Sunday, April 7, 2013

Cream Puffs, Eclairs, and More! (class at the International Culinary Center)

sprinkling cheese on unbaked gougères
     Happy Sunday! A few years ago, I tried making my own croquembouche a few years ago (a mini, chocolate one, granted), and it was delicious, but it wasn't great. It also didn't look all that wonderful, and as I'm starting to get more into the culinary world, I know presentation is super important. I figured what better way to improve my choux pastry technique then to take a class at the International Culinary Center! Living in New York, I'm lucky enough to have access to wonderful culinary schools, but this was my first time taking a class here.
gougères and profiterole shells, ready for the oven
    The school's "Cream Puffs, Eclairs, and More" class was overall a great experience. We weren't able to make everything that was in the little recipe booklet we were given at the start of class, but we were taught the basics needed to recreate all the recipes.
piping the filling of the Paris-Brest
     The class started off with an introduction to choux pastry and the basic chemistry behind it - leavening, flavoring, etc. Our head instructor was Chef Christopher Ciresi, who has worked as the pastry chef at the Plaza Hotel. He was great at explaining and started with the real basics, without assuming we had done this kind of thing before. He then demonstrated how to fill a Paris-Brest, gave us a pre-baked one and some hazelnut praliné pastry cream, and we each got to fill our own to take home.

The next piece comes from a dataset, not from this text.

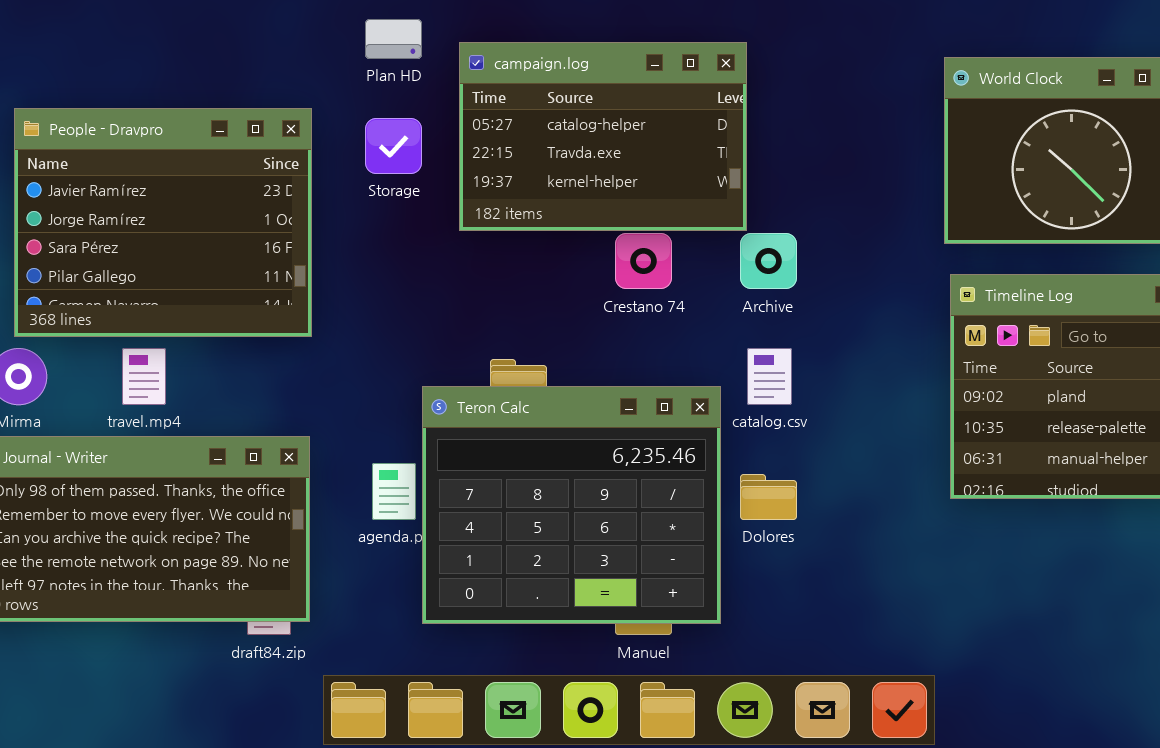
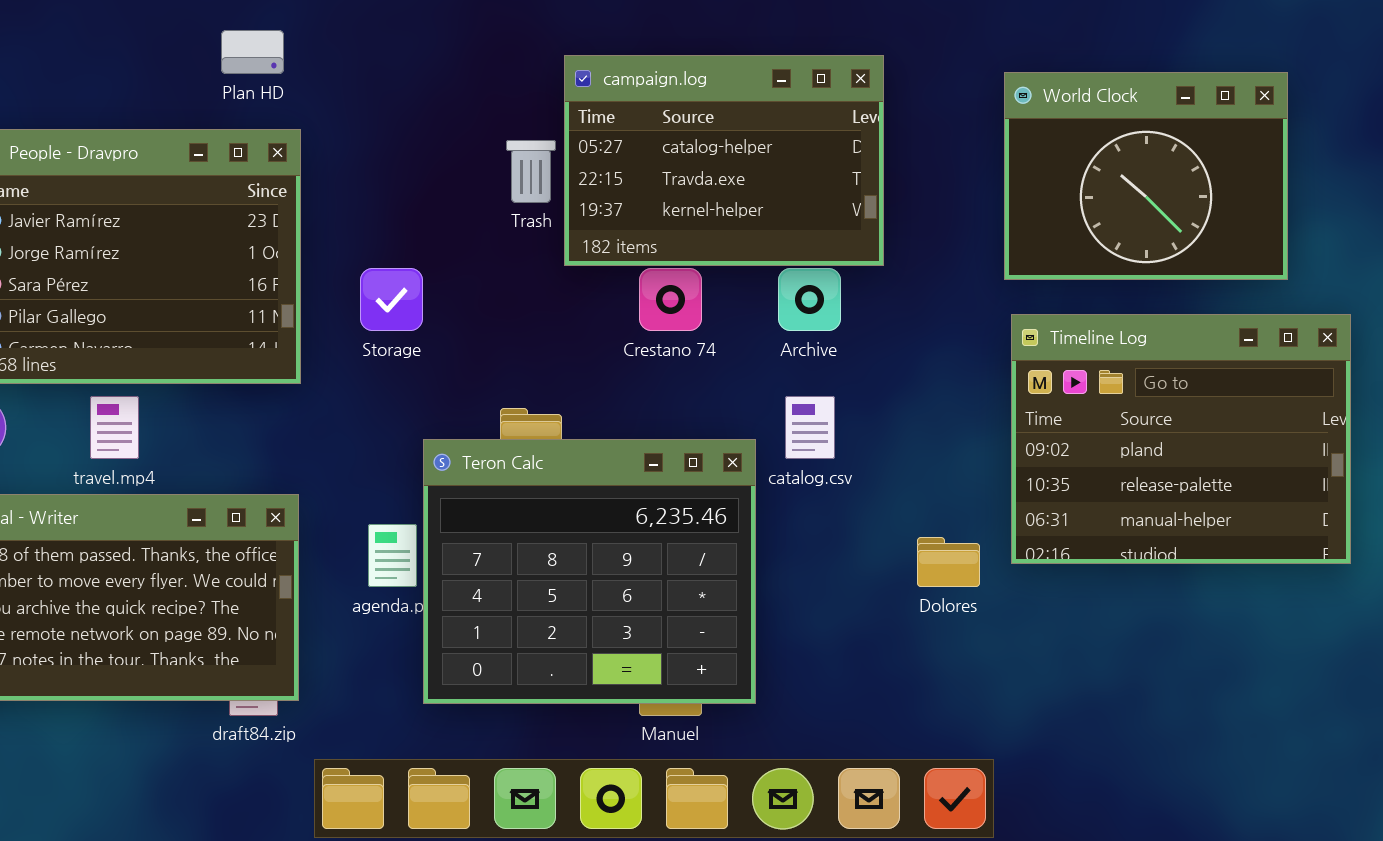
Plan HD: [365,19,422,59] -> [221,30,284,74], moved
campaign.log: [459,42,747,231] -> [564,55,884,266], moved
Storage: [365,118,422,174] -> [360,268,423,331], moved
Dolores: [740,474,797,520] -> [917,537,980,587], moved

         He then demonstrated how to make choux pastry and explained flavoring techniques. We split into partners and got to make it ourselves - we piped half of the dough into plain puffs to be used later on, and the other half we flavored with gruyere cheese, salt, pepper and paprika to make gougères. Chef showed us how to pipe the right way to get perfect dollops.
my finished Paris-Brest
      Once our puffs were in the oven, we were split into 3 groups to make éclairs. We were given pre-baked choux pastry, pastry cream and fondant for topping them, and each group was assigned either chocolate, vanilla or coffee as flavoring. This part of the class was more about the technique behind filling and glazing, rather than the actual making of the pastry or pastry cream.

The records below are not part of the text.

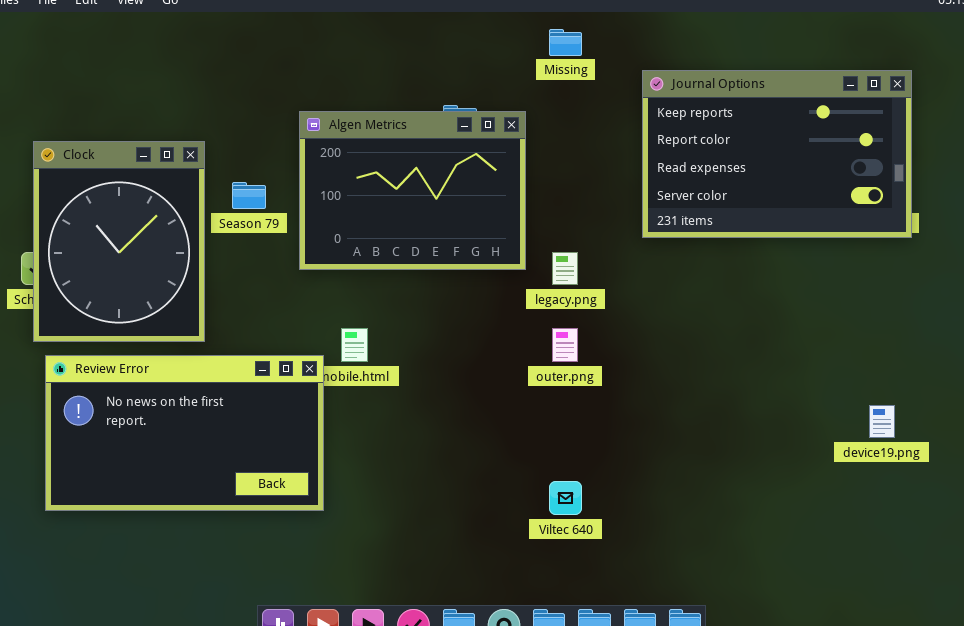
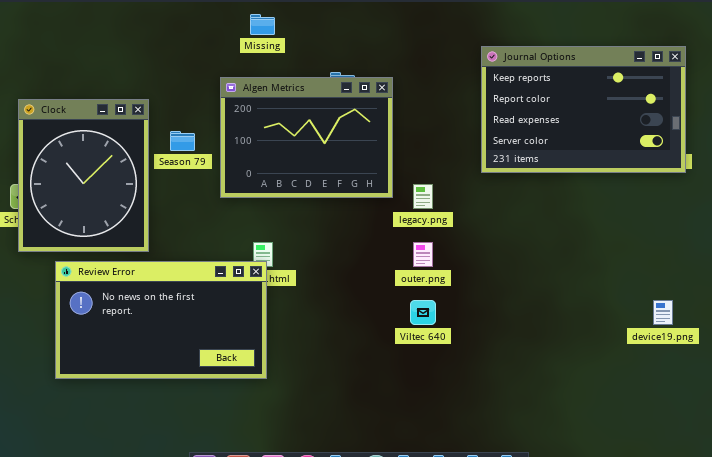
Missing: [549,29,582,56] -> [250,14,275,35], moved
Review Error: [45,355,324,511] -> [55,261,267,379], moved
Viltec 640: [549,481,582,515] -> [410,300,436,325], moved

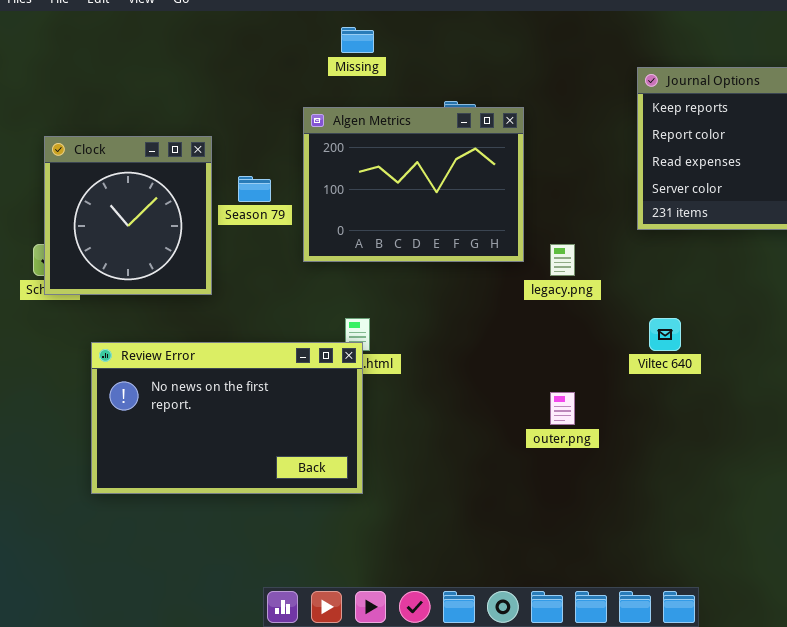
Clock: [18,99,149,252] -> [44,136,212,295], resized
outer.png: [413,242,433,267] -> [550,392,575,425], moved
Viltec 640: [410,300,436,325] -> [649,318,681,351], moved

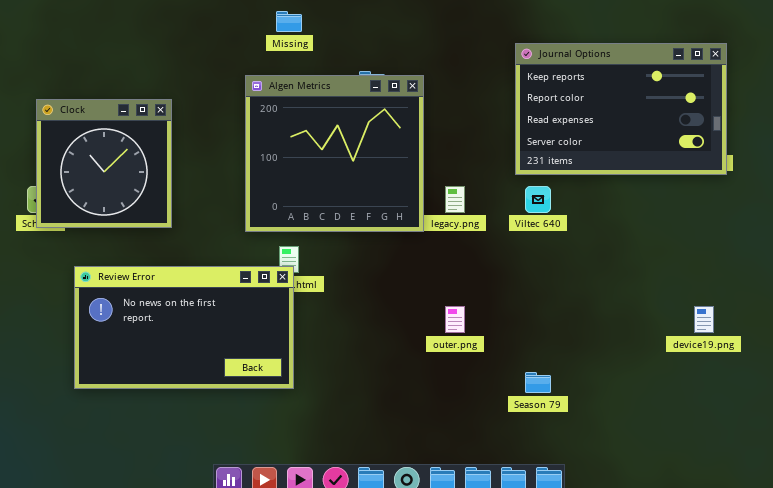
Algen Metrics: [303,107,524,262] -> [245,75,424,232], resized
Season 79: [238,176,271,202] -> [525,372,551,393], moved
Viltec 640: [649,318,681,351] -> [525,186,551,213], moved

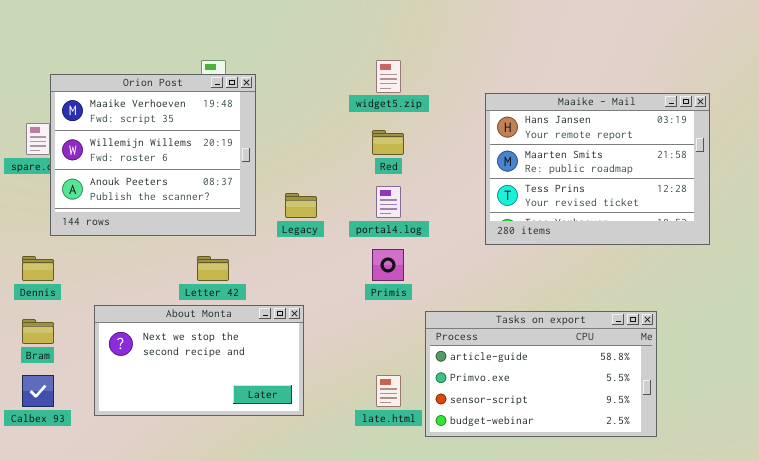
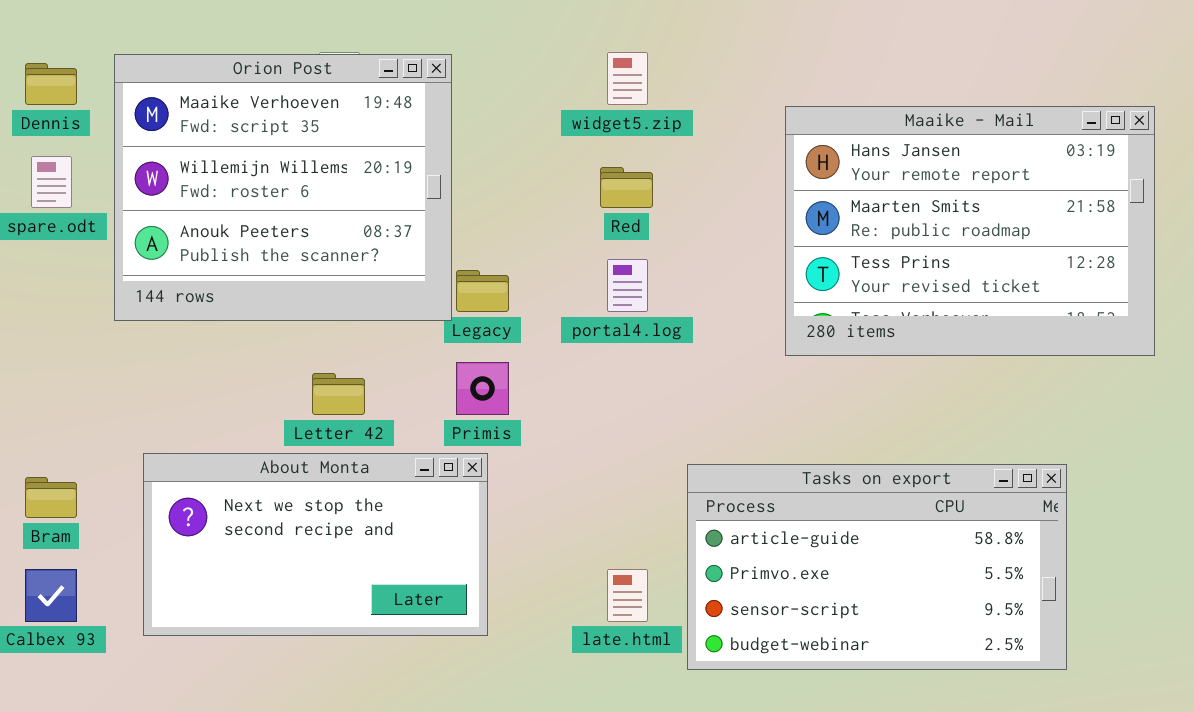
Orion Post: [50,74,256,236] -> [114,54,452,321], moved
Primis: [372,249,404,281] -> [456,362,509,415], moved
Dennis: [22,256,54,281] -> [25,63,77,105], moved

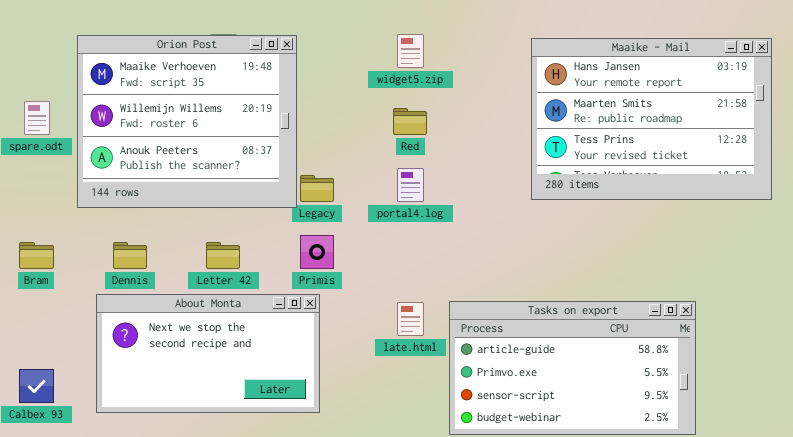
Dennis: [25,63,77,105] -> [113,242,147,269], moved
Maaike - Mail: [785,106,1155,356] -> [531,38,772,200], moved
Bram: [25,477,77,518] -> [19,242,54,269], moved
late.html: [607,569,648,622] -> [397,302,424,336], moved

    We then had a demonstration on how the pastry cream had been made, in addition to instruction on how to flavor it with extracts, liquors and fruit purees. Finally, we got to snack on our gougères and plate our plain puffs with some crème anglaise ice cream chef had made (he also demonstrated how to make this). The rest of the pastries were then divided up into bakery boxes for us to bring home.
some of the éclairs I brought home - vanilla, coffee, and the barely-visible one is chocolate
    Overall, this class was a lot of fun and I learned a lot from it. It is true that you don't get to make everything you bring home, but you get the foundations to replicate it, and you do get to assemble everything. I even came home with a bag full of unfilled cream puffs (we never actually made cream puffs, just the shells, which we used for profiteroles) and a wrapped-up bag of gougère dough I had made, for me to bake when I want to.
     I really liked that the chef wasn't only there to do what the description of the class stated - he taught us some extra tidbits, like how to make the chocolate sauce for profiteroles, and discussed the pastry industry with us quite a bit. He gave us his opinion on pastry school and internships, which are really helpful for somebody like me trying to get started in the industry.
   International Culinary Center, I'll be back! :)

*disclaimer: I didn't take most of these pictures - I got them from my baking partner during the class, because my phone ran out of battery just as I started taking pictures (just my luck, right?!)